◆ What you should do:
Determine the number of lines in these entries that hold the word "millimetres". Give the number and nothing more.

Collected data entries
┄┄┄┄┄┄┄┄┄┄┄┄┄┄┄┄┄┄┄┄
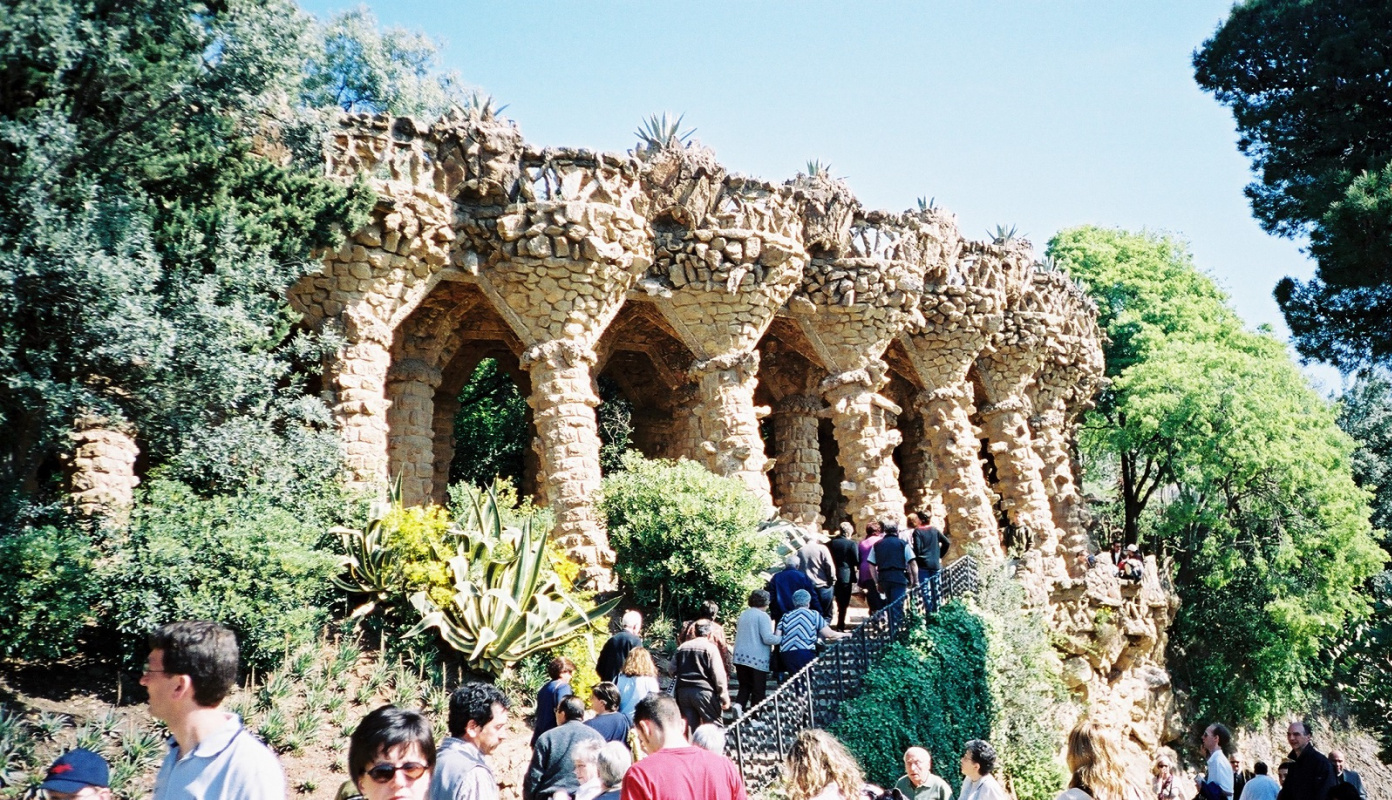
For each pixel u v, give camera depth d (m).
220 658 3.77
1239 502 32.75
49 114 11.02
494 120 18.19
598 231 17.88
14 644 9.68
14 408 11.40
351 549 13.20
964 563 16.75
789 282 20.80
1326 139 20.72
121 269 10.96
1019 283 26.70
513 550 13.48
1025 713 15.03
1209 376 31.45
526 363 18.25
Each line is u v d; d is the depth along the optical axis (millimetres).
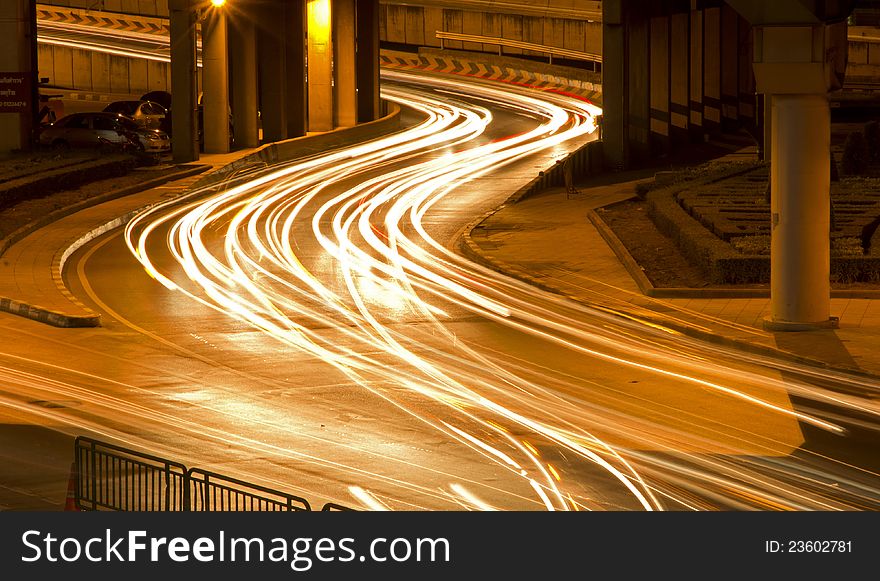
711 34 89500
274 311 37656
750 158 79312
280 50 87000
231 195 66312
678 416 25375
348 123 97250
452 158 79438
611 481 21062
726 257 38312
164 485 20484
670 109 83000
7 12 73562
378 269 45250
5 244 47750
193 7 75750
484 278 43125
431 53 124625
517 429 24484
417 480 21203
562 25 123250
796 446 23172
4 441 23641
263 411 26047
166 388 28141
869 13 113500
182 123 76125
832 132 86250
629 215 54844
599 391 27547
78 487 18141
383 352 31875
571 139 86625
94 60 112188
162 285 42219
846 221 43906
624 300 37625
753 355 30859
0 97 74500
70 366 30391
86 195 61531
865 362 29109
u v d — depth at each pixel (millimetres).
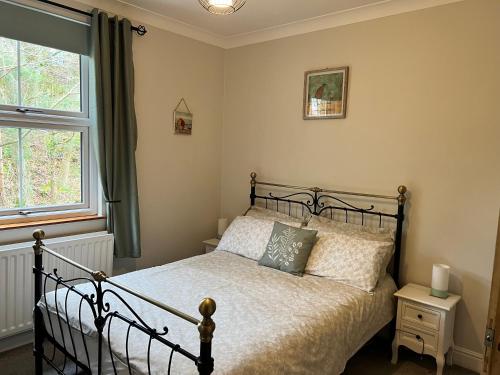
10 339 2523
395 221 2797
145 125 3156
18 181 2572
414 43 2650
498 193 2383
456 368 2525
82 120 2814
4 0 2314
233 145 3809
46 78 2629
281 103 3404
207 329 1223
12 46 2457
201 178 3711
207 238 3836
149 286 2242
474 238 2484
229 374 1399
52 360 2332
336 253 2586
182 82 3414
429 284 2680
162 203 3371
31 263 2480
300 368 1703
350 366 2516
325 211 3176
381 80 2816
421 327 2404
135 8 2922
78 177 2869
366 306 2250
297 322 1852
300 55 3244
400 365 2541
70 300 1973
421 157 2670
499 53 2334
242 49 3650
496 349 1126
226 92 3824
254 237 2984
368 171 2928
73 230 2785
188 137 3535
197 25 3311
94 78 2689
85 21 2680
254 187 3598
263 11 2932
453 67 2504
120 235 2951
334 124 3084
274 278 2490
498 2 2322
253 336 1674
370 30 2846
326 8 2844
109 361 1614
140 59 3061
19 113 2496
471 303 2512
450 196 2564
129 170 2947
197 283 2336
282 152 3438
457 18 2471
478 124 2430
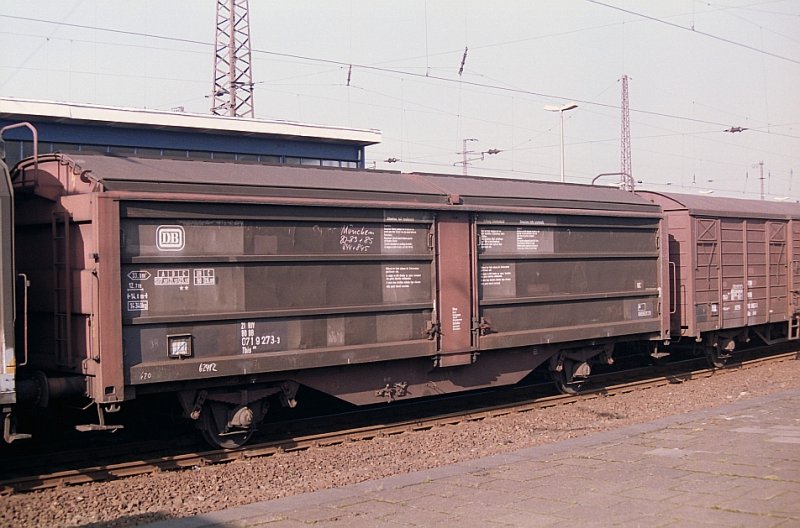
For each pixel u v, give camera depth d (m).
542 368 16.06
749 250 19.53
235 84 35.38
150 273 9.45
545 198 13.95
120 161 9.81
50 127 22.72
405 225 11.89
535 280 13.71
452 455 10.39
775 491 7.40
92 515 7.77
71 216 9.43
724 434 10.39
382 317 11.62
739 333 19.56
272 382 10.83
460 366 12.85
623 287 15.35
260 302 10.37
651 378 17.08
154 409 11.16
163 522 7.01
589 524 6.56
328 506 7.40
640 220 15.74
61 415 10.93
┄┄┄┄┄┄┄┄┄┄┄┄┄┄┄┄┄┄┄┄
◆ Final answer:
2